#### Task to carry out:
From the first line to the last, print the data exactly as it appears.

#### Collected data:

....................

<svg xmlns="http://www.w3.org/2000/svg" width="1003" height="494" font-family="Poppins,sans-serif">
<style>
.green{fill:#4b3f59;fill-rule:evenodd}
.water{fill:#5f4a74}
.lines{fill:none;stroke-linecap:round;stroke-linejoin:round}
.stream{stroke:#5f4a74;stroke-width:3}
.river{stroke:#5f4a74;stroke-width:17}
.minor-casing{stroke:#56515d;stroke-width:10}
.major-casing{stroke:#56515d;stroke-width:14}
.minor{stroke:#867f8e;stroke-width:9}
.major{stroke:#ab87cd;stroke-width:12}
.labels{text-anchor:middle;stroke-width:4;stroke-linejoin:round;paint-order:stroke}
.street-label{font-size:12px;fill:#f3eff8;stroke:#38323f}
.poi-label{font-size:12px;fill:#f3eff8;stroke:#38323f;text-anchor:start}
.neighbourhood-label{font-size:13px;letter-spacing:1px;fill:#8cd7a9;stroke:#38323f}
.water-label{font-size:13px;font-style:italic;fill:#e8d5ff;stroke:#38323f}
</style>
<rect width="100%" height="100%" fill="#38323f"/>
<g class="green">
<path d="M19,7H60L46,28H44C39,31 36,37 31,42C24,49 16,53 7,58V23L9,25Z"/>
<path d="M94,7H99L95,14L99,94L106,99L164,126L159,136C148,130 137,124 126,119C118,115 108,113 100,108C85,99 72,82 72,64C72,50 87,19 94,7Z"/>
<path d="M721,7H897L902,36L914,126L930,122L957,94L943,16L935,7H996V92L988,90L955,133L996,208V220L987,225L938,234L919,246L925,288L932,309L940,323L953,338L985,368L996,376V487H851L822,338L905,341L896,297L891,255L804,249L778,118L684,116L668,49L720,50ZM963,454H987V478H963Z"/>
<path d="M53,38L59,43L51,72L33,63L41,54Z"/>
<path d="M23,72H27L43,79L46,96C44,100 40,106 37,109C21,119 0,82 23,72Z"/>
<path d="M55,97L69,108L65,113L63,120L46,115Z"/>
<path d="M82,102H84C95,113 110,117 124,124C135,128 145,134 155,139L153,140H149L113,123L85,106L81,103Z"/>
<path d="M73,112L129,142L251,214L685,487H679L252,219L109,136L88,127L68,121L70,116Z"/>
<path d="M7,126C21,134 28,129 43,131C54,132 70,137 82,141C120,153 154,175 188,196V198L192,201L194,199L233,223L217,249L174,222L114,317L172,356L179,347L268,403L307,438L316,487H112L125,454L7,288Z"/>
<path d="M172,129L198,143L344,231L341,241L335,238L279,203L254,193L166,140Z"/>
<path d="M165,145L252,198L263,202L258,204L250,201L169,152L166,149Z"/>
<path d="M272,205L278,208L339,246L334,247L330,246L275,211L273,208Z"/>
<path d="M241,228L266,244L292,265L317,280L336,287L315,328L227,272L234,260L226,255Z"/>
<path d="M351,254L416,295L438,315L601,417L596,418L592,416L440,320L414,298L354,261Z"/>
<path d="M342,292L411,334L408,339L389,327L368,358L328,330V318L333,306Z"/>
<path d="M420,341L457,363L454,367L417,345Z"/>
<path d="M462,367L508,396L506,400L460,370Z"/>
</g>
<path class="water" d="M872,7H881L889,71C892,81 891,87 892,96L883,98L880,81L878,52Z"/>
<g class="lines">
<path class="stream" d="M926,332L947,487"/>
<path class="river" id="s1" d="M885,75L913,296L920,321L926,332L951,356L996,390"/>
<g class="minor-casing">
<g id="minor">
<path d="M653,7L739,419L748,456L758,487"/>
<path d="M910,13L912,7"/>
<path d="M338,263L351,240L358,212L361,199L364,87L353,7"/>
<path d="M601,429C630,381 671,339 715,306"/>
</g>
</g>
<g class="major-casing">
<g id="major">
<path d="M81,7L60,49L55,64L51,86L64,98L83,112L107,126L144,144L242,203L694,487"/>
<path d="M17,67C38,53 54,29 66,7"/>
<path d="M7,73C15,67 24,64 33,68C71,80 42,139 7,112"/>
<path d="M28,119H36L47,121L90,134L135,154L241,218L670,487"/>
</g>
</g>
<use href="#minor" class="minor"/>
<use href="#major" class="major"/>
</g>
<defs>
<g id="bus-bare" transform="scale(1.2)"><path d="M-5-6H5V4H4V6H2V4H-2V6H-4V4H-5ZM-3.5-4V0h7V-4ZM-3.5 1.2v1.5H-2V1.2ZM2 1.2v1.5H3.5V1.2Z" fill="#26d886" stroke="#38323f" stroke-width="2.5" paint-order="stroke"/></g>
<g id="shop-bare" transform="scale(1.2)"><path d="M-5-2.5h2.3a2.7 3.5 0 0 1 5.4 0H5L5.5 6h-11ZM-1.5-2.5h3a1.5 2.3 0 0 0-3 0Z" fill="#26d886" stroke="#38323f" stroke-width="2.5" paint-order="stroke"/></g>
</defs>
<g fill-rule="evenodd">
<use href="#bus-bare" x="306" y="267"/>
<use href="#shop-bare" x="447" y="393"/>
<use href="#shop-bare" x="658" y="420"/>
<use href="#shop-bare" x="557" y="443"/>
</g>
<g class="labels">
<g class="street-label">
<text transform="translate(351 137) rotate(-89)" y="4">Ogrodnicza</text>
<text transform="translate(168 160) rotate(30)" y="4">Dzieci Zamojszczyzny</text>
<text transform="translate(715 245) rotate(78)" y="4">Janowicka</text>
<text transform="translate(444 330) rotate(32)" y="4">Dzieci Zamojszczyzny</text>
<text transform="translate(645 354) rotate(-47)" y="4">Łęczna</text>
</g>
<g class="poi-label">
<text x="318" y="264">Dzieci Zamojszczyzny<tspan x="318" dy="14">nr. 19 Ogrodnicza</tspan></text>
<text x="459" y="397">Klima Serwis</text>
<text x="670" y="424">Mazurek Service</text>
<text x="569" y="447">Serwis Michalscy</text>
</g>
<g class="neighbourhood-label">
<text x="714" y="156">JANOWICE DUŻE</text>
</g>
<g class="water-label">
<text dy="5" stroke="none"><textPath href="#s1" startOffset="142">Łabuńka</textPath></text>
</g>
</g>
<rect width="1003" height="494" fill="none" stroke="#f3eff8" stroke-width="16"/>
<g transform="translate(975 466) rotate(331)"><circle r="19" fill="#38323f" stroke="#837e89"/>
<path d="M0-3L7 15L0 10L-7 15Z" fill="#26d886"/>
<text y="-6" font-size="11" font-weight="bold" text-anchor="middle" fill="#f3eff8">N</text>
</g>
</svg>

....................

#### Answer space:
<svg xmlns="http://www.w3.org/2000/svg" width="1003" height="494" font-family="Poppins,sans-serif">
<style>
.green{fill:#4b3f59;fill-rule:evenodd}
.water{fill:#5f4a74}
.lines{fill:none;stroke-linecap:round;stroke-linejoin:round}
.stream{stroke:#5f4a74;stroke-width:3}
.river{stroke:#5f4a74;stroke-width:17}
.minor-casing{stroke:#56515d;stroke-width:10}
.major-casing{stroke:#56515d;stroke-width:14}
.minor{stroke:#867f8e;stroke-width:9}
.major{stroke:#ab87cd;stroke-width:12}
.labels{text-anchor:middle;stroke-width:4;stroke-linejoin:round;paint-order:stroke}
.street-label{font-size:12px;fill:#f3eff8;stroke:#38323f}
.poi-label{font-size:12px;fill:#f3eff8;stroke:#38323f;text-anchor:start}
.neighbourhood-label{font-size:13px;letter-spacing:1px;fill:#8cd7a9;stroke:#38323f}
.water-label{font-size:13px;font-style:italic;fill:#e8d5ff;stroke:#38323f}
</style>
<rect width="100%" height="100%" fill="#38323f"/>
<g class="green">
<path d="M19,7H60L46,28H44C39,31 36,37 31,42C24,49 16,53 7,58V23L9,25Z"/>
<path d="M94,7H99L95,14L99,94L106,99L164,126L159,136C148,130 137,124 126,119C118,115 108,113 100,108C85,99 72,82 72,64C72,50 87,19 94,7Z"/>
<path d="M721,7H897L902,36L914,126L930,122L957,94L943,16L935,7H996V92L988,90L955,133L996,208V220L987,225L938,234L919,246L925,288L932,309L940,323L953,338L985,368L996,376V487H851L822,338L905,341L896,297L891,255L804,249L778,118L684,116L668,49L720,50ZM963,454H987V478H963Z"/>
<path d="M53,38L59,43L51,72L33,63L41,54Z"/>
<path d="M23,72H27L43,79L46,96C44,100 40,106 37,109C21,119 0,82 23,72Z"/>
<path d="M55,97L69,108L65,113L63,120L46,115Z"/>
<path d="M82,102H84C95,113 110,117 124,124C135,128 145,134 155,139L153,140H149L113,123L85,106L81,103Z"/>
<path d="M73,112L129,142L251,214L685,487H679L252,219L109,136L88,127L68,121L70,116Z"/>
<path d="M7,126C21,134 28,129 43,131C54,132 70,137 82,141C120,153 154,175 188,196V198L192,201L194,199L233,223L217,249L174,222L114,317L172,356L179,347L268,403L307,438L316,487H112L125,454L7,288Z"/>
<path d="M172,129L198,143L344,231L341,241L335,238L279,203L254,193L166,140Z"/>
<path d="M165,145L252,198L263,202L258,204L250,201L169,152L166,149Z"/>
<path d="M272,205L278,208L339,246L334,247L330,246L275,211L273,208Z"/>
<path d="M241,228L266,244L292,265L317,280L336,287L315,328L227,272L234,260L226,255Z"/>
<path d="M351,254L416,295L438,315L601,417L596,418L592,416L440,320L414,298L354,261Z"/>
<path d="M342,292L411,334L408,339L389,327L368,358L328,330V318L333,306Z"/>
<path d="M420,341L457,363L454,367L417,345Z"/>
<path d="M462,367L508,396L506,400L460,370Z"/>
</g>
<path class="water" d="M872,7H881L889,71C892,81 891,87 892,96L883,98L880,81L878,52Z"/>
<g class="lines">
<path class="stream" d="M926,332L947,487"/>
<path class="river" id="s1" d="M885,75L913,296L920,321L926,332L951,356L996,390"/>
<g class="minor-casing">
<g id="minor">
<path d="M653,7L739,419L748,456L758,487"/>
<path d="M910,13L912,7"/>
<path d="M338,263L351,240L358,212L361,199L364,87L353,7"/>
<path d="M601,429C630,381 671,339 715,306"/>
</g>
</g>
<g class="major-casing">
<g id="major">
<path d="M81,7L60,49L55,64L51,86L64,98L83,112L107,126L144,144L242,203L694,487"/>
<path d="M17,67C38,53 54,29 66,7"/>
<path d="M7,73C15,67 24,64 33,68C71,80 42,139 7,112"/>
<path d="M28,119H36L47,121L90,134L135,154L241,218L670,487"/>
</g>
</g>
<use href="#minor" class="minor"/>
<use href="#major" class="major"/>
</g>
<defs>
<g id="bus-bare" transform="scale(1.2)"><path d="M-5-6H5V4H4V6H2V4H-2V6H-4V4H-5ZM-3.5-4V0h7V-4ZM-3.5 1.2v1.5H-2V1.2ZM2 1.2v1.5H3.5V1.2Z" fill="#26d886" stroke="#38323f" stroke-width="2.5" paint-order="stroke"/></g>
<g id="shop-bare" transform="scale(1.2)"><path d="M-5-2.5h2.3a2.7 3.5 0 0 1 5.4 0H5L5.5 6h-11ZM-1.5-2.5h3a1.5 2.3 0 0 0-3 0Z" fill="#26d886" stroke="#38323f" stroke-width="2.5" paint-order="stroke"/></g>
</defs>
<g fill-rule="evenodd">
<use href="#bus-bare" x="306" y="267"/>
<use href="#shop-bare" x="447" y="393"/>
<use href="#shop-bare" x="658" y="420"/>
<use href="#shop-bare" x="557" y="443"/>
</g>
<g class="labels">
<g class="street-label">
<text transform="translate(351 137) rotate(-89)" y="4">Ogrodnicza</text>
<text transform="translate(168 160) rotate(30)" y="4">Dzieci Zamojszczyzny</text>
<text transform="translate(715 245) rotate(78)" y="4">Janowicka</text>
<text transform="translate(444 330) rotate(32)" y="4">Dzieci Zamojszczyzny</text>
<text transform="translate(645 354) rotate(-47)" y="4">Łęczna</text>
</g>
<g class="poi-label">
<text x="318" y="264">Dzieci Zamojszczyzny<tspan x="318" dy="14">nr. 19 Ogrodnicza</tspan></text>
<text x="459" y="397">Klima Serwis</text>
<text x="670" y="424">Mazurek Service</text>
<text x="569" y="447">Serwis Michalscy</text>
</g>
<g class="neighbourhood-label">
<text x="714" y="156">JANOWICE DUŻE</text>
</g>
<g class="water-label">
<text dy="5" stroke="none"><textPath href="#s1" startOffset="142">Łabuńka</textPath></text>
</g>
</g>
<rect width="1003" height="494" fill="none" stroke="#f3eff8" stroke-width="16"/>
<g transform="translate(975 466) rotate(331)"><circle r="19" fill="#38323f" stroke="#837e89"/>
<path d="M0-3L7 15L0 10L-7 15Z" fill="#26d886"/>
<text y="-6" font-size="11" font-weight="bold" text-anchor="middle" fill="#f3eff8">N</text>
</g>
</svg>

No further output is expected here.